## Exercises:
(1) In the optimizer blog post, what force threshold marks an optimization as converged?
(2) Can you summarize the optimizer blog post in two sentences?

Which Optimizer Should You Use With NNPs?

by Ari Wagen and Corin Wagen · Sep 4, 2025

Update, September 5, 2025: We've updated this post to include results from Sella using internal coordinates, which we refer to as "Sella (internal)" in the Results tables. Our reflections on these new data are in the Updates section below.

On August 27th, Orbital Materials released their latest open-source model, "OrbMol." OrbMol combines Orbital's super-scalable Orb-v3 neural network potential (NNP) architecture with Meta et al.'s massive Open Molecules 2025 (OMol25) dataset (which we've written about previously).

To the best of my knowledge, this is the first NNP trained on the full OMol25 dataset from outside the OMol25 team. This is a huge accomplishment for Orbital Materials and impressively fast too—we can only imagine how many GPUs were involved in the creation of OrbMol!

After running OrbMol through our internal benchmark suite at benchmarks.rowansci.com, one result stuck out as anomalous: OrbMol matches the performance of the UMA and eSEN models trained on OMol25 for single-point-energy-derived tasks, but it failed to complete optimizations of 25 drug-like molecules using the Sella optimizer with 0.01 eV/Å fmax and max. 250 steps.

A screenshot of NNP performance on molecular energy and optimization performance from Rowan's benchmarks site

When I (Ari) shared these results on X, many people commented asking about our choice of Sella. In this blog post, we'll discuss how we conceived of this simple optimization test—what it's good for and what it leaves unanswered—and study the effect of optimizer on these results by comparing each combination of four optimizers (Sella, geomeTRIC, and ASE's implementations of FIRE and L-BFGS) and four NNPs (OrbMol, OMol25's eSEN Conserving Small, AIMNet2, and Egret-1) with GFN2-xTB serving as a "control" low-cost method.

Why Report Successful Optimization Counts at All?

At Rowan and in our conversations with industry scientists, we've found that the most common use case for NNPs is as a drop-in replacement for density–functional-theory (DFT) calculations. Optimizing a molecule with DFT is often the most time-consuming and compute-intensive step in many standard modeling workflows. NNPs can offer real value in the short term, but only if they can reliably replace DFT for these routine optimization tasks.

Most common benchmarks that people use for benchmarking quantum-chemical methods, semiempirical methods, and NNPs measure a method's ability to recreate energies at specific points on the potential energy surface. Many of these energy vs. energy benchmarks are quite nuanced and insightful, like GMTKN55, which accumulates results across 55 different subsets of relative energy challenges, or Wiggle150, which measures a method's ability to rank order highly-strained conformers of three drug-like molecules. However, these energy-based benchmarks fail to conclusively prove that NNPs can reliably serve as replacements for DFT in the context of molecular optimization.

To attempt to fill this gap, we chose 25 drug-like molecules to compare each NNP along the following axes:

How many molecular optimizations finish? We limit each run to 250 optimization steps, and call it converged once the maximum atomic force drops below 0.01 eV/Å (0.231 kcal/mol/Å).
What's the average number of steps that optimizations take to complete?
How many optimized structures are true local minima? In other words, how many optimized structures have 0 imaginary frequencies?

## Extracted entries:
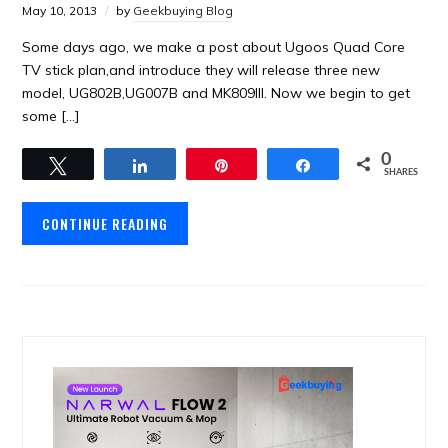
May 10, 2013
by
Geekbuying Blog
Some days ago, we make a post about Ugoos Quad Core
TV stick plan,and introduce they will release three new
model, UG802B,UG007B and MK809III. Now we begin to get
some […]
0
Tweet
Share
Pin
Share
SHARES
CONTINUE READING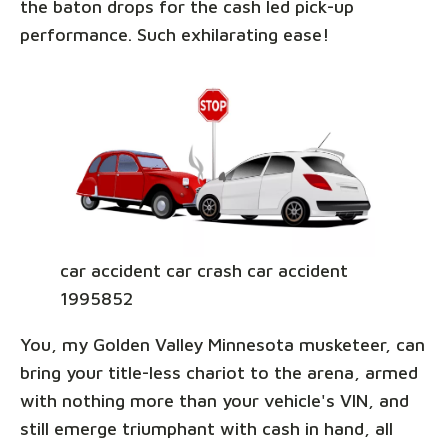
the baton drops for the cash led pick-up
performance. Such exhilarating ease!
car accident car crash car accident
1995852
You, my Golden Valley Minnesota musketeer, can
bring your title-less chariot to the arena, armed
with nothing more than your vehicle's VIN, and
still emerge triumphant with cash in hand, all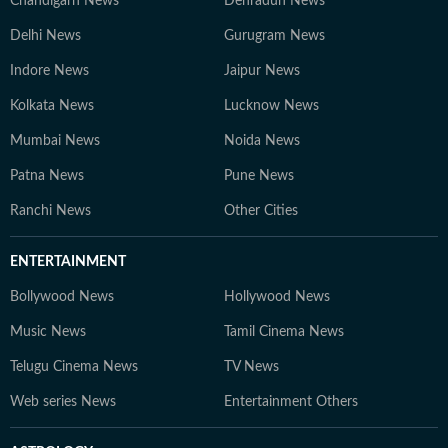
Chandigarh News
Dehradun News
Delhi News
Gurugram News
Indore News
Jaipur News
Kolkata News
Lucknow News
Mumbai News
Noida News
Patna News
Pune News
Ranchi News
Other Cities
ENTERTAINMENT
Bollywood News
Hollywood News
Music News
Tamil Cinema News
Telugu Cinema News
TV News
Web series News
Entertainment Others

## Outputs by task:
(1) The maximum atomic force must drop below 0.01 eV/Å (0.231 kcal/mol/Å).

(2) OrbMol, which pairs the Orb-v3 architecture with the OMol25 dataset, matched the UMA and eSEN models on single-point-energy-derived tasks but failed to complete optimizations of 25 drug-like molecules with the Sella optimizer, so the authors compare four optimizers across four NNPs, with GFN2-xTB as a control. They argue that optimization tests matter because NNPs are most often used as drop-in replacements for DFT, which energy-based benchmarks cannot confirm, so they count how many optimizations finish, the average number of steps, and how many results are true local minima.